# Excerpt
Alternative Dispute Resolution

Alternative dispute resolution (ADR) is a term used to describe a variety of methods for seeking to resolve a dispute, other than by Court determination.


Alternative Dispute Resolution

ADR can be explored by parties prior to the issue of proceedings or once a claim has been started.

The Court, in fact, actively encourages parties who are involved in legal proceedings to engage in ADR and adverse cost consequences can be imposed on parties who unreasonably fail to engage in the ADR process.

Below are some of the main methods of ADR used by parties involved in a dispute.


Negotiation is perhaps the most informal ADR process.  Discussions concerning settlement typically proceed on a without prejudice basis, meaning that any concessions made by parties in seeking to bring a a matter to a conclusion cannot be relied upon by the other party if settlement is not reached and Court proceedings are necessary.


Mediation involves the parties to a dispute instructing a third party (a mediator) to act as an unbiased intermediary.  The mediator will not usually make a ruling on a case but will instead listen to the arguments from the parties and seek to facilitate an agreeable settlement.  Even if mediation does not result in settlement on the day, it often acts to focus parties’ minds and it is not unusual for a settlement to be reached shortly after mediation.

# Extracted material
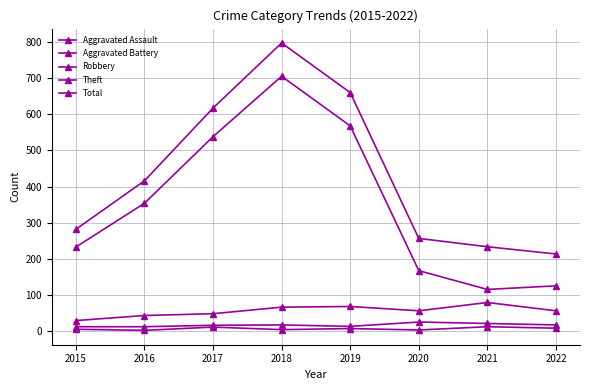

Which category has the lowest value across all series?

2016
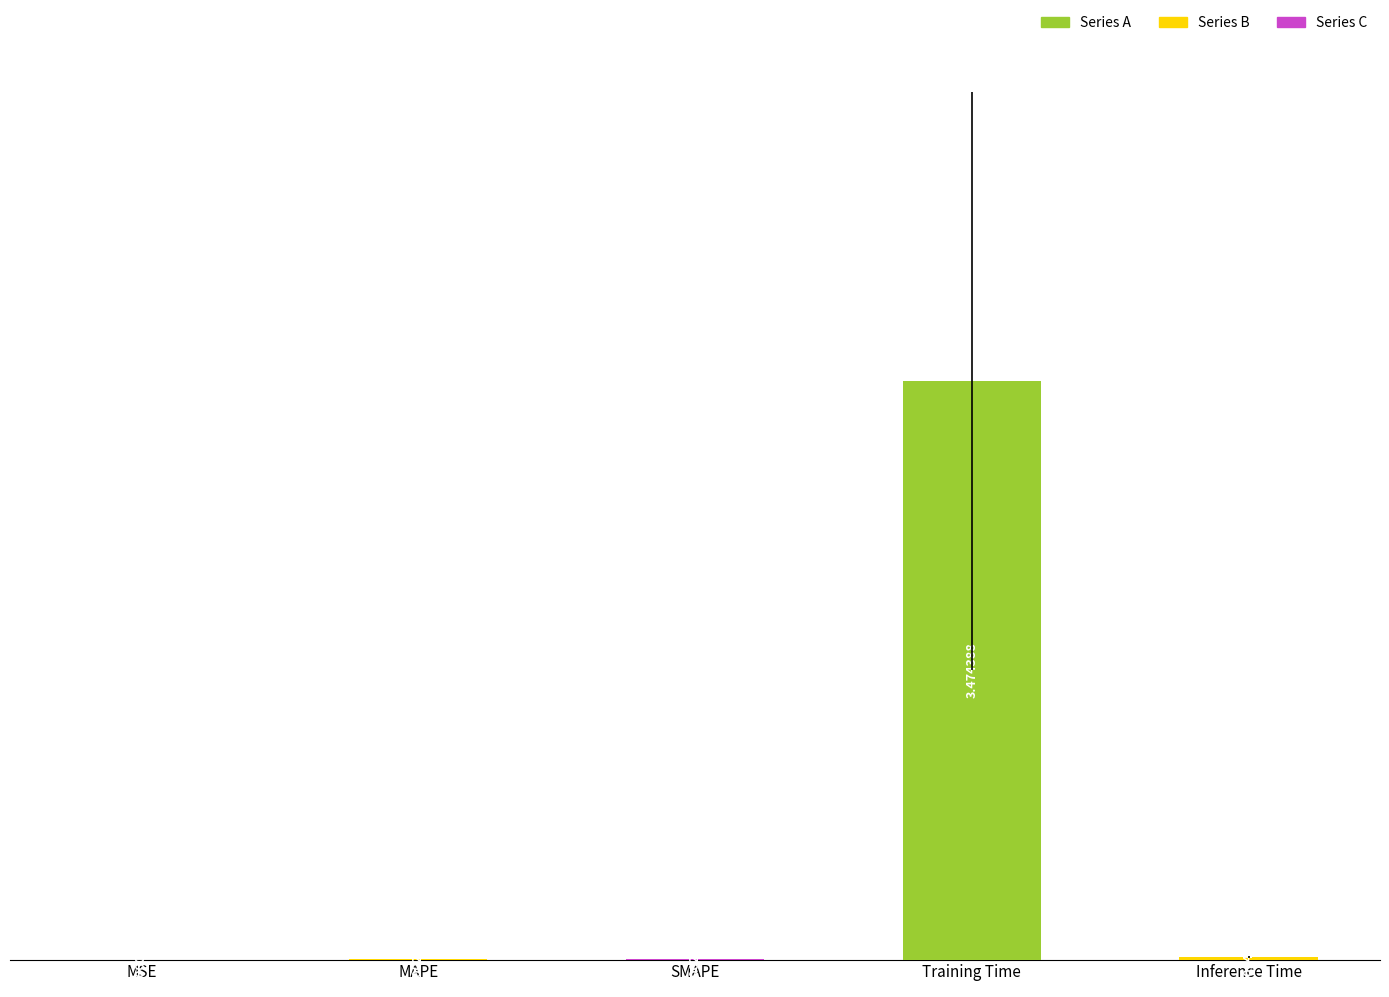

Where is the data nearest to the value 1?

Inference Time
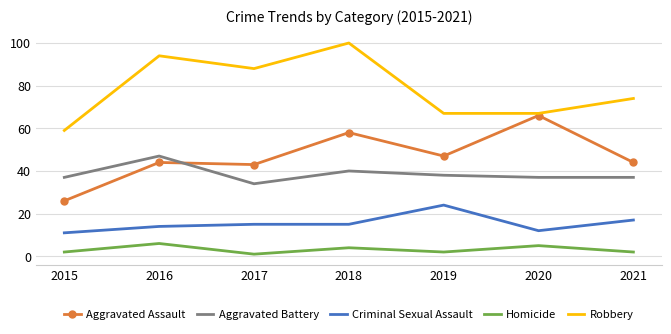

What is the difference between the highest and lowest values at 2020?

62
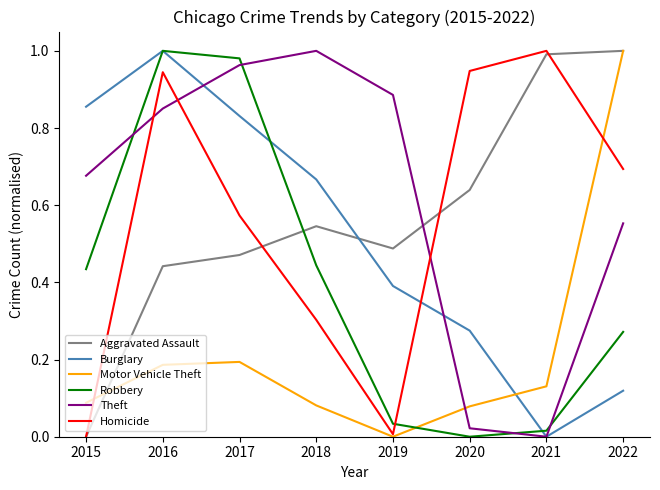

At which label does Theft reach its peak?

2018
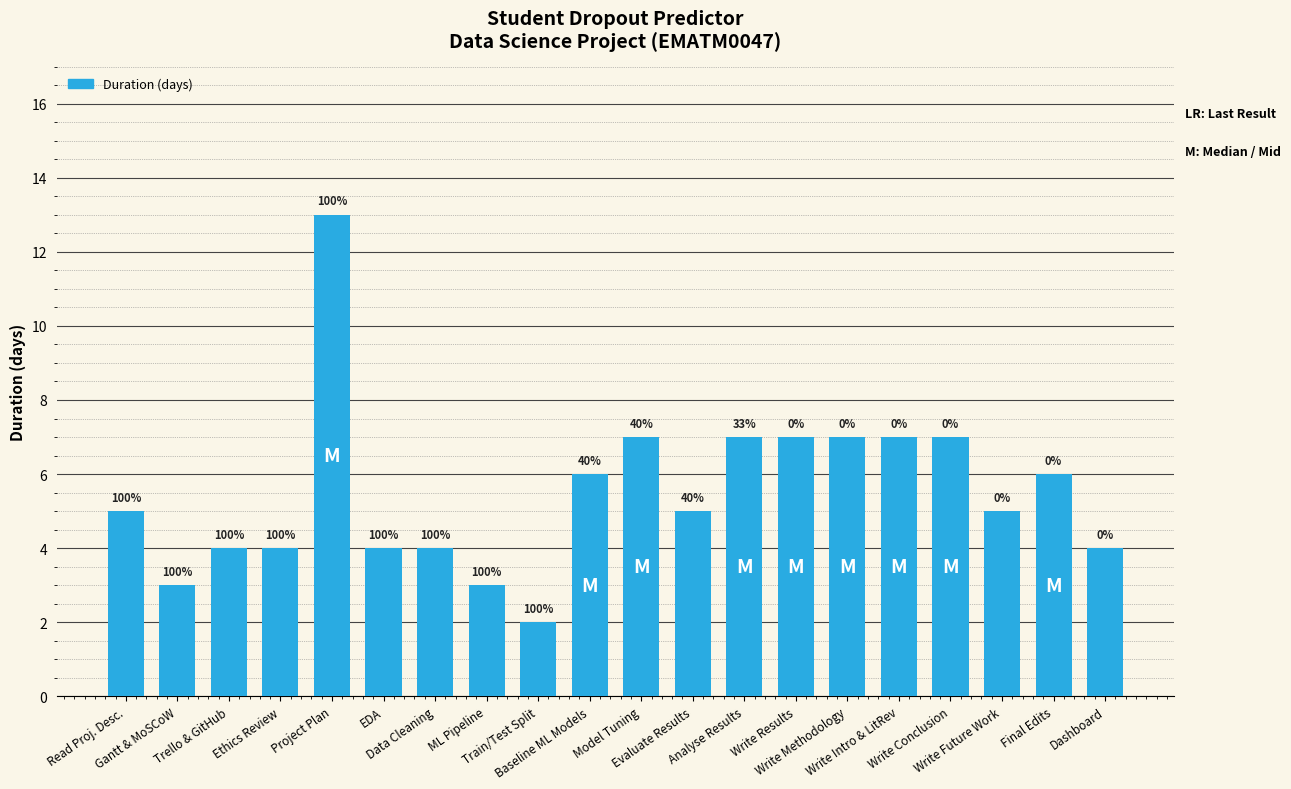

How many bars are there in total?

20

# Your goal
In the ADR text, on what basis do settlement discussions in negotiation typically proceed? Rely only on the ADR text, not on the listing.

# Answer to this task
They typically proceed on a without prejudice basis.